[Material shown start]

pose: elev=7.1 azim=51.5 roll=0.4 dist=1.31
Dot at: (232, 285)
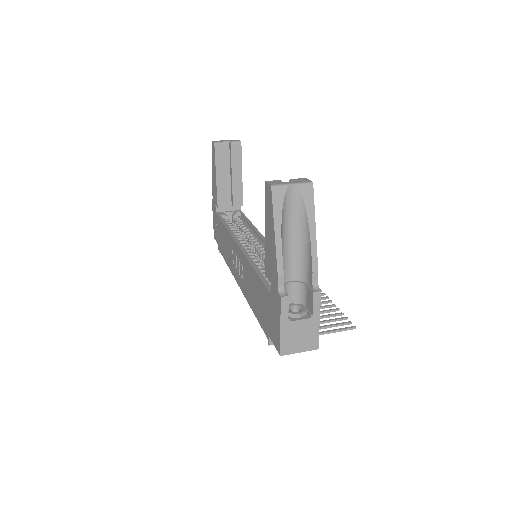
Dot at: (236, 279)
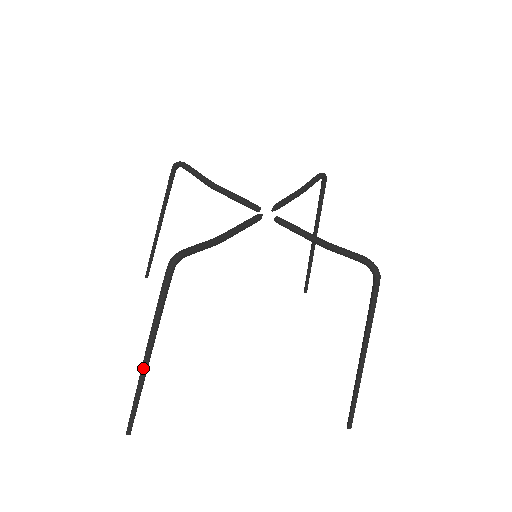
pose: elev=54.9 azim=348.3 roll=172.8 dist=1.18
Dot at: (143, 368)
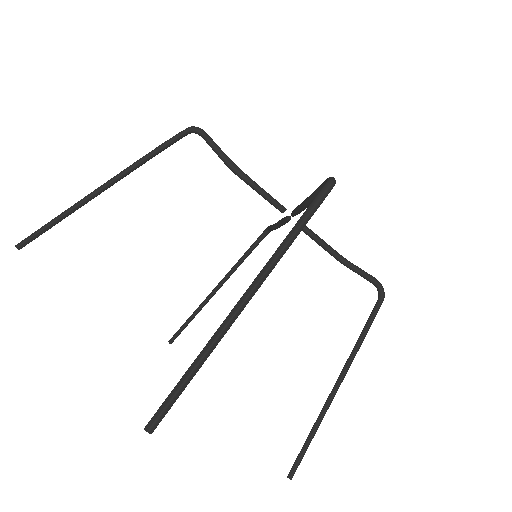
Dot at: (95, 190)
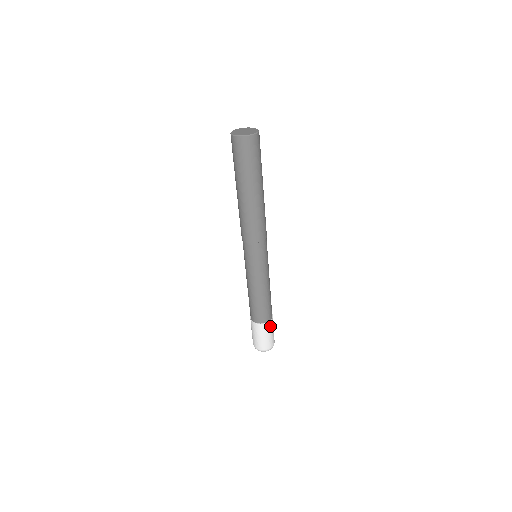
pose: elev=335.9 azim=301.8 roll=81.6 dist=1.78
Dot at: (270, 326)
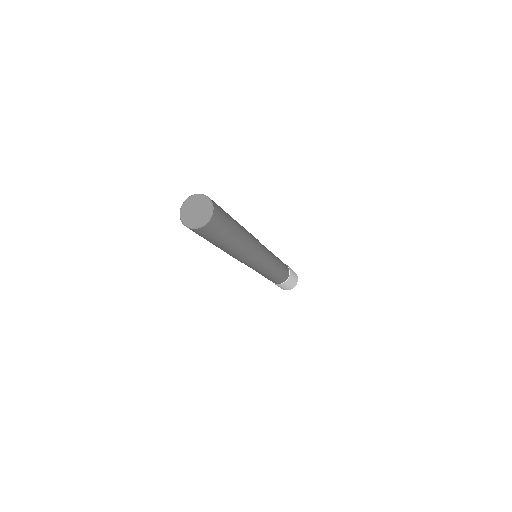
Dot at: (286, 283)
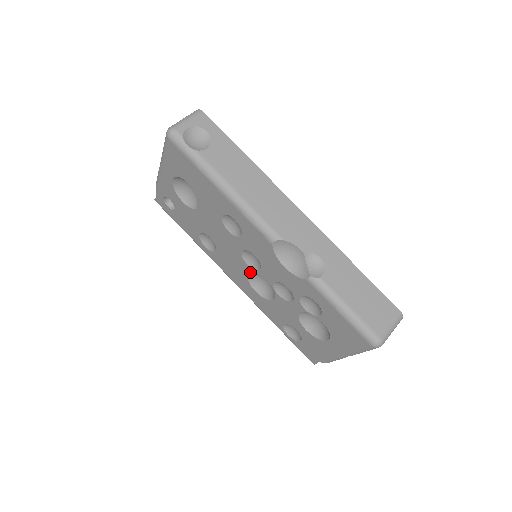
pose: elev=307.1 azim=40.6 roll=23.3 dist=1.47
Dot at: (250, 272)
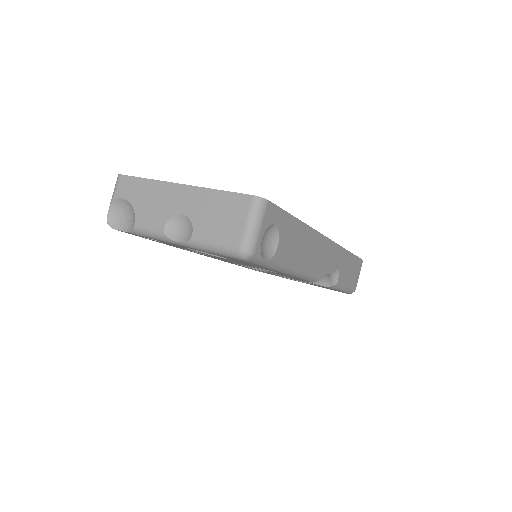
Dot at: occluded
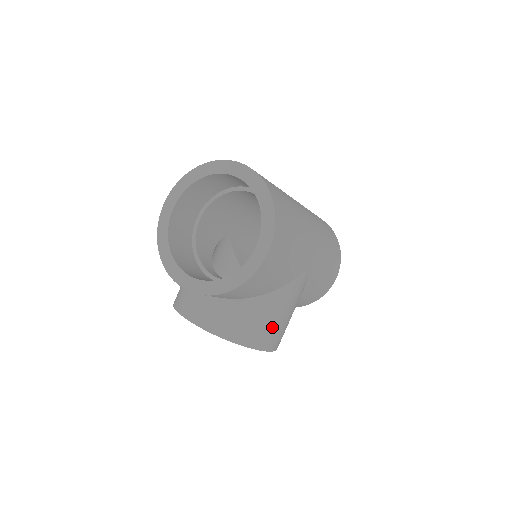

[Material shown end]

§ Exercise details
Rewrite the rows from the line with "pose: elev=307.1 azim=40.6" through the end of the rows, changing "dist" to "distance" and keeping everything else the same. Leave the pictures out of your answer.

§ Reply
pose: elev=307.1 azim=40.6 roll=23.3 distance=1.47
Dot at: (250, 272)
Dot at: occluded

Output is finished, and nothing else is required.